Поэтесса Нина Николаевна Берберова, познакомившаяся с Горьким чуть позже — летом 1922 года, оставила интересное и точное описание первой встречи с Алексеем Максимовичем, сохранив для нас ощущение от беседы только вступающего в литературу автора с «великим писателем земли Русской»: «Разговор перешел на литературу, на современную литературу, на молодежь, на моих петербургских сверстников и наконец на меня. Как сотни начинающих, да еще, кроме стихов, ничего писать не умеющих, я должна была прочесть ему мои стихи.
Он слушал внимательно, он всегда слушал внимательно, что бы ему ни читали, что бы ни рассказывали, — и запоминал на всю жизнь, таково было свойство его памяти.
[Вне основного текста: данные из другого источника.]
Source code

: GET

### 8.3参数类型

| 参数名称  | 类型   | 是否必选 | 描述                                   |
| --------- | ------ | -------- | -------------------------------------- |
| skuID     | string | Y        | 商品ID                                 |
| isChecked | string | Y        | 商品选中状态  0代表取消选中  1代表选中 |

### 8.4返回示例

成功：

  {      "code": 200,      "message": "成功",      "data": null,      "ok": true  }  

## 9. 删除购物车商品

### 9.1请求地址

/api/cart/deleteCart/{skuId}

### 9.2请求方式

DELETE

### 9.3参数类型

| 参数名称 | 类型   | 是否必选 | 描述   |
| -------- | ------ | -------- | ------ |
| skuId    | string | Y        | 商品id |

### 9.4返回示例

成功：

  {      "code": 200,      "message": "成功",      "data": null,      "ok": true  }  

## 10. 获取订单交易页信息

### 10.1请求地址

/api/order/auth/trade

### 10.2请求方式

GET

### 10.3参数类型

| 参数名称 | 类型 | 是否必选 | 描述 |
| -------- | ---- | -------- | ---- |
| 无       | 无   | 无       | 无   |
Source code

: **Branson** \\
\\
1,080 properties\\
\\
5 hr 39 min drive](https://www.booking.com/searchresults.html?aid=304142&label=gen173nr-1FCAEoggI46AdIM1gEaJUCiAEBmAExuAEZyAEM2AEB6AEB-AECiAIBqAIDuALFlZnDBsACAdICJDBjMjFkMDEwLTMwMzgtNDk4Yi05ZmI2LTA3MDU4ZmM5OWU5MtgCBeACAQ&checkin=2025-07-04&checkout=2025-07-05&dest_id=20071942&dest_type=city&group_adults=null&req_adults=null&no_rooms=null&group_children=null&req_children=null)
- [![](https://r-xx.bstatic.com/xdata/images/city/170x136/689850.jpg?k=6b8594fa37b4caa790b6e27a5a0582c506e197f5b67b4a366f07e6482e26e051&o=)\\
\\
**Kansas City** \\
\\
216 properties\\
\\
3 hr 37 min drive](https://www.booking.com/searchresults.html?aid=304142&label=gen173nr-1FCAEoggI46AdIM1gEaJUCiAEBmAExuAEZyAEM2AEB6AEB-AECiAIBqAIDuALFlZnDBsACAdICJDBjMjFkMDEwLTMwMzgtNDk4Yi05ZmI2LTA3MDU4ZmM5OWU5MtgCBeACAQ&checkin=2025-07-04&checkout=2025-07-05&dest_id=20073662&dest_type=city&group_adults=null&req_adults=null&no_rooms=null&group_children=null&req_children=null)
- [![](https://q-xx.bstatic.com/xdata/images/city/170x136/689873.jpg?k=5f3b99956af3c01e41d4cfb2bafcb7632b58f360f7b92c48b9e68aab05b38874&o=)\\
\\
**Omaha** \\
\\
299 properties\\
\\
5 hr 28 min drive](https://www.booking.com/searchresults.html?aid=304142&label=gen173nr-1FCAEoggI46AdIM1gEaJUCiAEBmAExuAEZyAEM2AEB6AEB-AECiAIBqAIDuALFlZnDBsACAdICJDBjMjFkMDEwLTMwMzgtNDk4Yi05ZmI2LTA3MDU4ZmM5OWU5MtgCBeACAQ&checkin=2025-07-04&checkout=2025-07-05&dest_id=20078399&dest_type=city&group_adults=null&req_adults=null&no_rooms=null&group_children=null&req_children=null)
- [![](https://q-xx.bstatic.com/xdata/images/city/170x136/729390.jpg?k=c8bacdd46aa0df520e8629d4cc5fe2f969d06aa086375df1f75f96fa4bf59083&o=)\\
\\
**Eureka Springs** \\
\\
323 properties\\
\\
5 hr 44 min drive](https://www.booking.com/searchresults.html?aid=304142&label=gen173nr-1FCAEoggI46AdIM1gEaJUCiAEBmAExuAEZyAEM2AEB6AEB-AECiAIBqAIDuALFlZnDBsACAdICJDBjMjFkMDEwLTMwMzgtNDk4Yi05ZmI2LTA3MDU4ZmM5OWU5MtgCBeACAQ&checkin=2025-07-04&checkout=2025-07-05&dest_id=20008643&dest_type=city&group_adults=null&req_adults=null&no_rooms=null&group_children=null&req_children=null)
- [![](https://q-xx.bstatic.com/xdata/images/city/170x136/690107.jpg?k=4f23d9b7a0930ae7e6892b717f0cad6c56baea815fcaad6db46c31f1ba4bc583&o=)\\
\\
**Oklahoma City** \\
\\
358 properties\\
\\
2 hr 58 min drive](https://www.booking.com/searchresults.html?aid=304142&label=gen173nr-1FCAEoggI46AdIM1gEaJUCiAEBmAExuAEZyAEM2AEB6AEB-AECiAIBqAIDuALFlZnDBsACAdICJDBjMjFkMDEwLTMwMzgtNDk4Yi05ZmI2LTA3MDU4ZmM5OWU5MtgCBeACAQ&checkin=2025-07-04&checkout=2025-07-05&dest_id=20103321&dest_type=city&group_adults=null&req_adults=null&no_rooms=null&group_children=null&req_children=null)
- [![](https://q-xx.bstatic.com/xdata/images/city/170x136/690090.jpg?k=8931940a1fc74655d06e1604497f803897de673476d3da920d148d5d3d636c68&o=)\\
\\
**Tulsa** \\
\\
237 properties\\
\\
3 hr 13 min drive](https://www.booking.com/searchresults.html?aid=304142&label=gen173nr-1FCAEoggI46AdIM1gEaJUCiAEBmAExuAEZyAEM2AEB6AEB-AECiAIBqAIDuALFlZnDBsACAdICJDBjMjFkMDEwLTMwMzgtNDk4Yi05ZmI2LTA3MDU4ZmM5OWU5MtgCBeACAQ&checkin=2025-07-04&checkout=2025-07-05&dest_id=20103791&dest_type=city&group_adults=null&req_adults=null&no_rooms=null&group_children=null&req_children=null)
Стихи вообще он очень любил, во всяком случае, они трогали его до слез — и хорошие, и даже совсем не хорошие. „Старайтесь, — сказал он, — не торопитесь печататься, учитесь…“ Он был всегда — и ко мне — доброжелателен:
Наверное, примерно такие же эмоции должна была испытывать Елена Феррари, которая была старше Берберовой всего на два года, литературного опыта имела вряд ли больше, а с Горьким познакомилась лишь несколькими месяцами ранее. По информации, пока не поддающейся проверке, Елена Константиновна покинула Константинополь несколько дней спустя после гибели «Лукулла» на итальянском же пароходе (не на той же «Адрии»? Если да, то тогда легко можно объяснить, откуда Люся Голубовская могла знать подробности тарана врангелевской яхты — опять же если она их знала). Прибыла во Францию, добралась до Парижа, где «сотрудник Разведуправления рекомендовал ей на несколько дней задержаться во французской столице. Он должен был связаться с Центром, чтобы доложить о благополучном прибытии гостьи из Турции и получить указания о ее дальнейших действиях»[197]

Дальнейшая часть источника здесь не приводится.